Nadine Picaudou : « L’Europe a joué les apprentis-sorciers au Moyen-Orient au tournant de la Première guerre mondiale »

samedi 16 décembre 2017

La spécialiste du Proche-Orient arabe contemporain évoque la période 1914-1923, le démembrement de l’Empire ottoman avec les accords Sykes-Picot, la déclaration Balfour et les politiques coloniales.

Où en est le Moyen-Orient à la veille de la Première Guerre mondiale ?

Nadine Picaudou Il y a un empire majeur qui règne sur le Moyen-Orient, c’est l’Empire ottoman. Il est affaibli avant tout à cause de ses tentatives de réforme interne. C’est un État en mutation, aux prises avec des difficultés économiques, militaires… mais aussi aux prises avec des interventions permanentes des grandes puissances européennes, souvent pour défendre leurs intérêts économiques et financiers (l’Europe est créditrice de la dette ottomane), mais aussi pour défendre les minorités, notamment les minorités chrétiennes en Orient. L’Empire ottoman a perdu, dans les guerres balkaniques de 1912-1913, l’essentiel de ses provinces européennes et est donc replié sur les provinces d’Asie, notamment arabes, à majorité musulmane. Et, depuis 1908, une poignée d’officiers nationalistes turcs sont au pouvoir. Depuis 1913, c’est la faction radicale des Comités union et progrès (CUP) qui domine, avec une obsession : comment sauver l’empire, notamment des ingérences étrangères. La réponse qu’ils donnent est de « turquiser » l’empire, c’est-à-dire en menant une politique nationaliste turque. Son engagement aux côtés de l’Allemagne et de l’Autriche-Hongrie va signer son arrêt de mort.

Le démantèlement de l’Empire ottoman était-il inéluctable ?

Nadine Picaudou Les politiques britanniques sont déterminantes. Avant 1914, la politique britannique est assez simple. C’est la défense acharnée de l’intégrité de l’Empire ottoman. Elle ne le voit l’Empire ottoman qu’à l’aune de ses possessions impériales en Inde. Les Britanniques ont une obsession : comment assurer la protection des routes de l’Inde ? La question d’Orient n’est rien d’autre qu’un équilibre intereuropéen de grandes puissances. Le démembrement signifierait la course aux dépouilles pour se tailler des fiefs. Il y a une exception, le sud de cet empire, l’Égypte qui est sous occupation britannique depuis 1882, parce que l’enjeu est déterminant : le canal de Suez, par où passe une des routes de l’Inde. Qu’est-ce qui va changer ? Le fait que l’Empire ottoman entre en guerre aux côtés des États centraux.

Que cherchent justement la France, d’un côté, et la Russie, de l’autre ?

_____

_OBJECTIFS_
A - Relevez toutes les questions posées à Nadine Picaudou dans l'entretien sur le Moyen-Orient.
B - Reprenez l'entretien sur le Moyen-Orient au point où il s'arrête, en poursuivant après la dernière question posée.
Le listing qui suit n'a aucun rôle dans ce travail.

_LIGNES DE DONNÉES_

_____

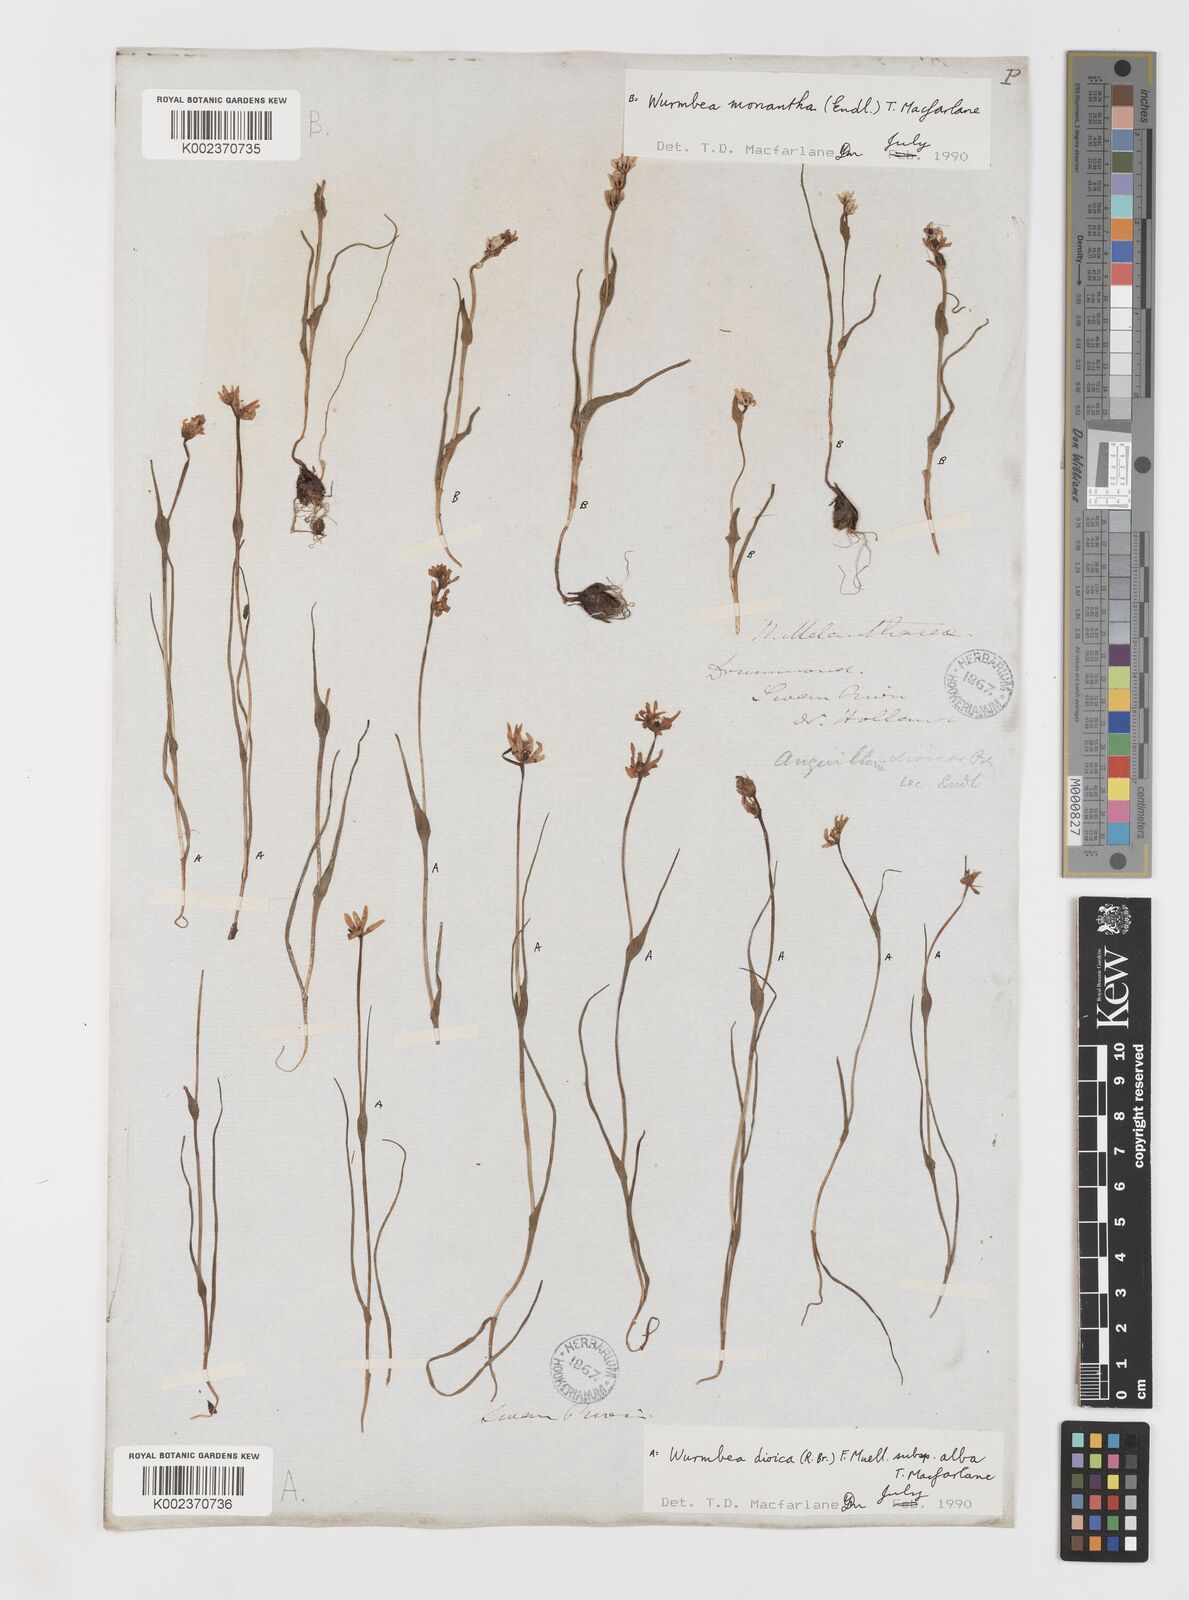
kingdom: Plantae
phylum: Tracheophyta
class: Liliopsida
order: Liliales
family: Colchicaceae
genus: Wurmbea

_____

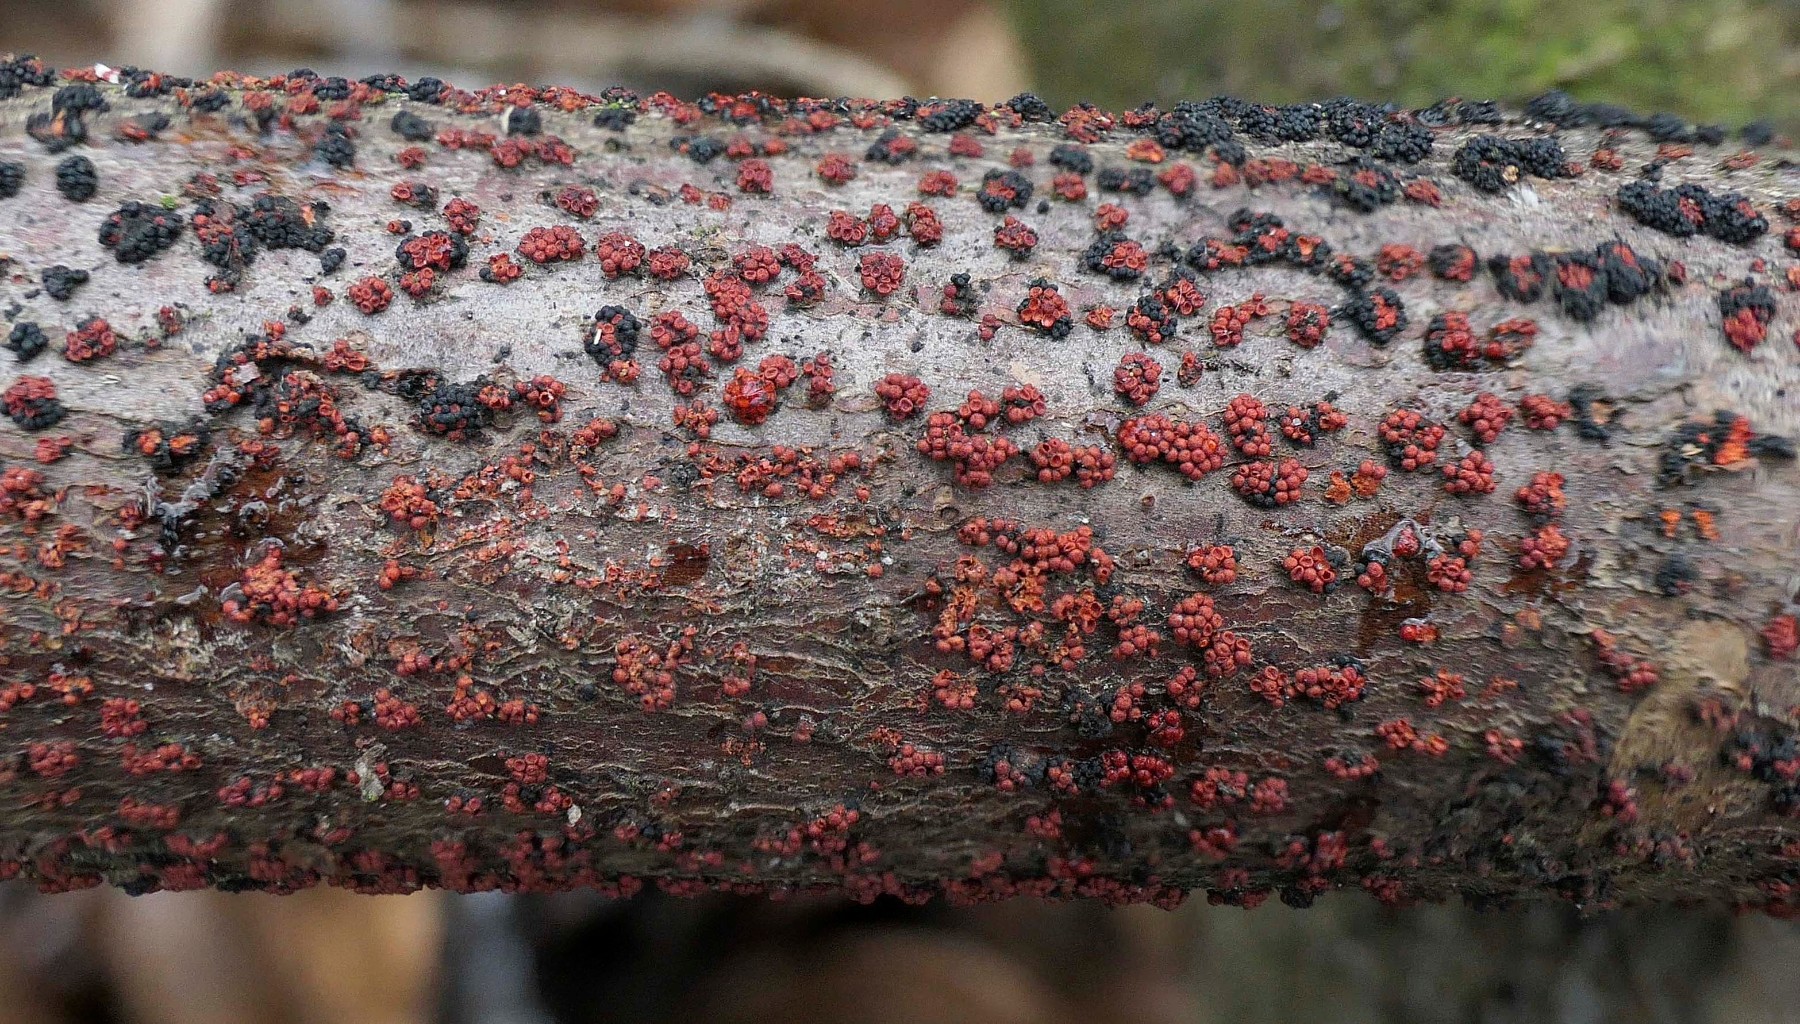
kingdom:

_____

_RÉPONSES PAR CONSIGNE_
A -
- Où en est le Moyen-Orient à la veille de la Première Guerre mondiale ?
- Le démantèlement de l'Empire ottoman était-il inéluctable ?
- Que cherchent justement la France, d'un côté, et la Russie, de l'autre ?

B -
Nadine Picaudou Leurs ambitions sont très importantes. L’Empire russe est le grand ennemi de l’Empire ottoman. Il y a toute la poussée impériale russe vers les mers chaudes, des ambitions territoriales clairement exprimées, notamment sur Constantinople et les détroits qui sont la sortie de la mer Noire. Dès 1915, les Russes vont essayer, de manière secrète, de pousser leurs alliés à reconnaître leurs propres ambitions en cas d’effondrement de l’Empire ottoman. Ces ambitions poussent donc les Britanniques à s’engager dans des accords de partage.

Les ambitions françaises sont importantes et anciennes, mais n’ont qu’un nom : la Syrie. Il s’agit de la grande Syrie, ainsi que la Cilicie. Il y a des intérêts financiers et économiques. Et il y a ce « protectorat spirituel » sur les catholiques d’Orient. Il faut ajouter la volonté de prolonger l’influence française à partir des possessions coloniales du Maghreb vers l’Orient.

À partir de 1915, la Grande-Bretagne change donc de stratégie et se rallie à l’idée d’un démembrement ottoman, et entre dans la négociation des fameux accords Sykes-Picot.

Les accords Sykes-Picot, en 1916, sont-ils l’aboutissement d’un compromis entre les ambitions de grandes puissances ?

Nadine Picaudou Il faut surtout noter que, aux yeux des Britanniques, c’est un accord provisoire, un compromis de temps de guerre, destiné à être remis en cause après le conflit. Ce n’est pas la position de la France, qui veut leur application. Ils prévoyaient un partage secret en zones d’influence entre la France et la Grande-Bretagne. Une zone se voit reconnaître un statut particulier et provisoire, c’est la Palestine, qui sera placée sous condominium international. Pour la France, cela fait partie de la Syrie du Sud.

Pendant que les Britanniques négocient avec les Français, ils le font d’un autre côté avec « les Arabes » pour ouvrir un deuxième front en Orient. L’idée est de détacher les Arabes des Turcs, et donc susciter une révolte à partir des lieux saints de La Mecque, sous la responsabilité du chérif Hussein. La révolte qui éclate en 1916 s’appuie sur les Hachémites, mais aussi sur les « arabistes » de Damas, qui réclament un grand État sur les anciennes provinces arabes ottomanes. D’où la promesse britannique de création d’un ou plusieurs États arabes, avec des restrictions territoriales notamment sur le Liban et la Palestine, cette dernière étant, de surcroît, promise aux juifs.

Quels sont les effets de la révolution bolchevique au Moyen-Orient ?

Nadine Picaudou La Russie veut alors sortir de la guerre. Les bolcheviques vont dénoncer les appétits coloniaux des Français et des Britanniques et publier les accords secrets Sykes-Picot. Mais les effets après-guerre sont encore plus importants, puisque c’est la réouverture de la ligne de fracture ancienne, qui va des détroits, des rivages de la mer Noire à la Caspienne, en passant par la Transcaucasie, jusqu’à l’Asie centrale via la Perse et l’Afghanistan.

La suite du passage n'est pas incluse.